## [EXERCISE DETAILS]
Please update the rows starting with the line with "common name: Daisy" and going on through the line with "genus: Glaucopsyche", replacing each "phylum" with "division" and leaving everything else as it is. Write out only those lines.

## [DATA PROVIDED]
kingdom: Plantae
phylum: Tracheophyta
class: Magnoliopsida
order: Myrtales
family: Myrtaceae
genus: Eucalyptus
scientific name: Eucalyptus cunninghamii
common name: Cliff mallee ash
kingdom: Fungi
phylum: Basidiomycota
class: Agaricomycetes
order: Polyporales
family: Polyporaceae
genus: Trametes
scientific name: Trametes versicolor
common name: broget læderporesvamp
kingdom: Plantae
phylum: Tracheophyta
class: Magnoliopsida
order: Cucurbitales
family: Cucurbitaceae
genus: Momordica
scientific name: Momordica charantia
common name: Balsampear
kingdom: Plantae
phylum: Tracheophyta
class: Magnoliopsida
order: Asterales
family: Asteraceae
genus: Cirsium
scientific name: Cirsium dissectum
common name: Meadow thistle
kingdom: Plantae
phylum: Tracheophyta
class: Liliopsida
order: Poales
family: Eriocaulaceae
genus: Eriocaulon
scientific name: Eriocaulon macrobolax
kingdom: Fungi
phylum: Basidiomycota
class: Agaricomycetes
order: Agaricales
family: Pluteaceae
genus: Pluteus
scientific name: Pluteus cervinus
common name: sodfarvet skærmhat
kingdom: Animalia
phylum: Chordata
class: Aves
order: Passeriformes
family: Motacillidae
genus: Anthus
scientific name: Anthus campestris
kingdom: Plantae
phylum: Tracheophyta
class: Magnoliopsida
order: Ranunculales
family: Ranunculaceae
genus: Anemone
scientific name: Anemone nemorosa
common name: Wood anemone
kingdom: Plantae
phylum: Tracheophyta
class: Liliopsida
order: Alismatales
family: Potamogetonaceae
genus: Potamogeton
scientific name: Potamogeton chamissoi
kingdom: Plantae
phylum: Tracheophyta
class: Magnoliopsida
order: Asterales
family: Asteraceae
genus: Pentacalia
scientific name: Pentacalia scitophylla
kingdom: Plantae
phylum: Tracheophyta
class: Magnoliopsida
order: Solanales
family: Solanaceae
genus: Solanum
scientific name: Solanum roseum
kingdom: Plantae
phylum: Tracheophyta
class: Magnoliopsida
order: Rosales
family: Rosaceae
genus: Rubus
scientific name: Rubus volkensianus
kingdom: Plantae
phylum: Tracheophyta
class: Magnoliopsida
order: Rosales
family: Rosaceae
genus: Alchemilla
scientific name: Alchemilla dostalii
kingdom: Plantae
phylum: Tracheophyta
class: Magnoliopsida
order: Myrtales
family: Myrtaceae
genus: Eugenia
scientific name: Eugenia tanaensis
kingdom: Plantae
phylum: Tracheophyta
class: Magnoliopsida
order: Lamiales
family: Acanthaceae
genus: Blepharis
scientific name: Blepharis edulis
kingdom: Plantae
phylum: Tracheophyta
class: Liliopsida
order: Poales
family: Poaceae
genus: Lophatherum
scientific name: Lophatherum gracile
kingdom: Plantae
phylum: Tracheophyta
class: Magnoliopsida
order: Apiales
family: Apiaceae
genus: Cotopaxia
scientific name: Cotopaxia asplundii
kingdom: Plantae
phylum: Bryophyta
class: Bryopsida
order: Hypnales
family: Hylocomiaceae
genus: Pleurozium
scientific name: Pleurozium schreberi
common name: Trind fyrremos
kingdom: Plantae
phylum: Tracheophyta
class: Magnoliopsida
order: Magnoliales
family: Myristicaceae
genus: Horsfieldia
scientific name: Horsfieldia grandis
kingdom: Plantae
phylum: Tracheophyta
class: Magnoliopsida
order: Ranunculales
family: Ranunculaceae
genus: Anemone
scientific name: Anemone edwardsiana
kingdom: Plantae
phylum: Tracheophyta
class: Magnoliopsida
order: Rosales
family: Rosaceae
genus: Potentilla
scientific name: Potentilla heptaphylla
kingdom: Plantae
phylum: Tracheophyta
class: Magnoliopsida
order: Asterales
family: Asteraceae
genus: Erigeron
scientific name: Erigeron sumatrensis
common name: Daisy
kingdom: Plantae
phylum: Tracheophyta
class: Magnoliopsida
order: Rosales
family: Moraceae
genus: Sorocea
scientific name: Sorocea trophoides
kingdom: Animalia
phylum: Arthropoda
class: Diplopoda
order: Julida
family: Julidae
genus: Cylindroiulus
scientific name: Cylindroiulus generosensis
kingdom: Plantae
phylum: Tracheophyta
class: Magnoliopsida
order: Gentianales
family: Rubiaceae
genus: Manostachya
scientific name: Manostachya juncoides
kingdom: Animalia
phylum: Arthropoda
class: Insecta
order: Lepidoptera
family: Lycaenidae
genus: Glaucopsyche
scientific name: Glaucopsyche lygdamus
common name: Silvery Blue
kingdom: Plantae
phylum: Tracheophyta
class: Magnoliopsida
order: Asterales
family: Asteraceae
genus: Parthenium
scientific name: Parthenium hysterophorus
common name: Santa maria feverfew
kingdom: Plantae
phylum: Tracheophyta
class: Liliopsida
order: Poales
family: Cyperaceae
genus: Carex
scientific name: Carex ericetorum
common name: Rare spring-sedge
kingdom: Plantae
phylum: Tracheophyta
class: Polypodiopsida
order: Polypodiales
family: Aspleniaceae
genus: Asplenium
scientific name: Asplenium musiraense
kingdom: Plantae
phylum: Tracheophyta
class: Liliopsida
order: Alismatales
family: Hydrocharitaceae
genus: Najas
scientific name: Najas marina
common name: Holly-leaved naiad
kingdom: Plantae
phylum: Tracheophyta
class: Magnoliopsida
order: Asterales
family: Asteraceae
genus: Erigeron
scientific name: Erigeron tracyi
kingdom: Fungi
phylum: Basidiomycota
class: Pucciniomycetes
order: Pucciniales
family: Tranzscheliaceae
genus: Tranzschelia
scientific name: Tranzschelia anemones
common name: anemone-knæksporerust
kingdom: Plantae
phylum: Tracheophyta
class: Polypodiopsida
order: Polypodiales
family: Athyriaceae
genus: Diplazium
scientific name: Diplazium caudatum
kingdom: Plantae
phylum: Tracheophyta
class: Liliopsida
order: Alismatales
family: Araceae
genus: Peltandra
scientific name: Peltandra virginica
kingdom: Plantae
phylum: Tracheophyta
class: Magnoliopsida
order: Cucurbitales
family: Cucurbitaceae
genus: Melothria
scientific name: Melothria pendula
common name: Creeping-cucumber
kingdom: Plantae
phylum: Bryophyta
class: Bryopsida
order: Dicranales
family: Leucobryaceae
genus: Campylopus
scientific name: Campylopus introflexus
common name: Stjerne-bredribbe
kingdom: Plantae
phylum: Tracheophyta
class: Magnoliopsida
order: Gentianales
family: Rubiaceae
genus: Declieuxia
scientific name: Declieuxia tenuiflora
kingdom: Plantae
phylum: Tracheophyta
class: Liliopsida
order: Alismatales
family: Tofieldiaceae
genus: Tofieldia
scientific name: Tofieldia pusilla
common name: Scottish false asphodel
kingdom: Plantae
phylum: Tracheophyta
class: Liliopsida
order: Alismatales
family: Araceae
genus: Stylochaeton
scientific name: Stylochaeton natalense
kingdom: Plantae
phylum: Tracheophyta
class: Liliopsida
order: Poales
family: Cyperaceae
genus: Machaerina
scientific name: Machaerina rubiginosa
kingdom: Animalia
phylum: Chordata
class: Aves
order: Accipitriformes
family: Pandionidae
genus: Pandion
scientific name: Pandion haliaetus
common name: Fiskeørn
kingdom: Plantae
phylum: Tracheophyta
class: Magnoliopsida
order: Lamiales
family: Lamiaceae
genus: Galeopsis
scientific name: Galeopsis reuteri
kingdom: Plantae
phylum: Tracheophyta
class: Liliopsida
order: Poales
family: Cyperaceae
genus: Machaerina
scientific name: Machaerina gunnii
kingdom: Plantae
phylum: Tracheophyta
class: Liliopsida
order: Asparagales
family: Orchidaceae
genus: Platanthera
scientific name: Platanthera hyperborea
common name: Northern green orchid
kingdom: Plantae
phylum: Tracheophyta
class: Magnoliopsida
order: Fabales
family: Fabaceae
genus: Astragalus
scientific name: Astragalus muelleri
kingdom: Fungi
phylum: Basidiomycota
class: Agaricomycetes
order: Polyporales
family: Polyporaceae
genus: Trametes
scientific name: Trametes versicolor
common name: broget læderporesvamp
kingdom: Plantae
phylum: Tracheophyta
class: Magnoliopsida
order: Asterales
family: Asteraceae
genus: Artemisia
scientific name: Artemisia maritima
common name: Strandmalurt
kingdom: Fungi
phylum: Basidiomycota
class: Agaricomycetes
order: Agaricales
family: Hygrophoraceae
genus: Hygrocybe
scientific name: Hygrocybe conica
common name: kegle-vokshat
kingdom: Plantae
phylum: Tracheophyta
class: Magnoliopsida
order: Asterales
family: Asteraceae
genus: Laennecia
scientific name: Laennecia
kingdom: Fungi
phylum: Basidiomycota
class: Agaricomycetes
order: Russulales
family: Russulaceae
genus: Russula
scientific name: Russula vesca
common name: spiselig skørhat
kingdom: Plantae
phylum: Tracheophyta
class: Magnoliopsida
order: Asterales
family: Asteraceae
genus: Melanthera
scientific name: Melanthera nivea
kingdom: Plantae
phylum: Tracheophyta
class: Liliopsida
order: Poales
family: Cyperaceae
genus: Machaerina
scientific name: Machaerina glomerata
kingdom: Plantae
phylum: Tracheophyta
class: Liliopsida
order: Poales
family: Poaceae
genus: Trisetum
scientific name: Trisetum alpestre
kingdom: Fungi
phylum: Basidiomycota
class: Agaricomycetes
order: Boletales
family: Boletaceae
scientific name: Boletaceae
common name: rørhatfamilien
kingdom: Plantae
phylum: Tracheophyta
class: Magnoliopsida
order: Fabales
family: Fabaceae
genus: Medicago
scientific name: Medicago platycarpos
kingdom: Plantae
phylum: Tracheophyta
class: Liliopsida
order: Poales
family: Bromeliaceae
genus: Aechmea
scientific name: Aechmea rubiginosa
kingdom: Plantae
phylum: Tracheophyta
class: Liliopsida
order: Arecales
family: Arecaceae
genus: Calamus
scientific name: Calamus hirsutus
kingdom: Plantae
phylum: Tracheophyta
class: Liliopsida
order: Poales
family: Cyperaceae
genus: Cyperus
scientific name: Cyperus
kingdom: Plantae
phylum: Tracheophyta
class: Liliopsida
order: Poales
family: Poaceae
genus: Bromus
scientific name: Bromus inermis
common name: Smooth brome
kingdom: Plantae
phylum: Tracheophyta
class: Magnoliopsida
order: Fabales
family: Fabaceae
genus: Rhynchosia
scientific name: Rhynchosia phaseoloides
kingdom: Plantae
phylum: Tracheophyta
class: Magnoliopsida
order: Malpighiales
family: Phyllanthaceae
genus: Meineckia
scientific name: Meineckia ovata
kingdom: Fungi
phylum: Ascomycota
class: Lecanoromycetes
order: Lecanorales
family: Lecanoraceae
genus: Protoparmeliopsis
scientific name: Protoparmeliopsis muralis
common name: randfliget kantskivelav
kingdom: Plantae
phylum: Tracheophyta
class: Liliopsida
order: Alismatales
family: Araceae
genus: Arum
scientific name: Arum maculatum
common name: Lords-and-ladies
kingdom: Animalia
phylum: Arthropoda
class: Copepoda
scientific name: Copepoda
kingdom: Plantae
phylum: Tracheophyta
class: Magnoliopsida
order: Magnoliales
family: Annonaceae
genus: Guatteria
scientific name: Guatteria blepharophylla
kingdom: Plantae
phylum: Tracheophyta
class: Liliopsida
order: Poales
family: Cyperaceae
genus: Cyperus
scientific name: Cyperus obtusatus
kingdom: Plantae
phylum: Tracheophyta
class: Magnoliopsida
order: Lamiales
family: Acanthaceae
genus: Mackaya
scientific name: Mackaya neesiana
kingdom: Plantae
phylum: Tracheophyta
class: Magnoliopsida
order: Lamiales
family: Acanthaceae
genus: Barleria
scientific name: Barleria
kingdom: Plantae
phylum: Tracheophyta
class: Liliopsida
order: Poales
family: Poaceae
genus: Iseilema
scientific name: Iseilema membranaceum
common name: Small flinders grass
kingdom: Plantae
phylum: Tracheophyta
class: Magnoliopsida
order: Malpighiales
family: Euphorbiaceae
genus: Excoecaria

## [WRITTEN RESPONSE]
common name: Daisy
kingdom: Plantae
division: Tracheophyta
class: Magnoliopsida
order: Rosales
family: Moraceae
genus: Sorocea
scientific name: Sorocea trophoides
kingdom: Animalia
division: Arthropoda
class: Diplopoda
order: Julida
family: Julidae
genus: Cylindroiulus
scientific name: Cylindroiulus generosensis
kingdom: Plantae
division: Tracheophyta
class: Magnoliopsida
order: Gentianales
family: Rubiaceae
genus: Manostachya
scientific name: Manostachya juncoides
kingdom: Animalia
division: Arthropoda
class: Insecta
order: Lepidoptera
family: Lycaenidae
genus: Glaucopsyche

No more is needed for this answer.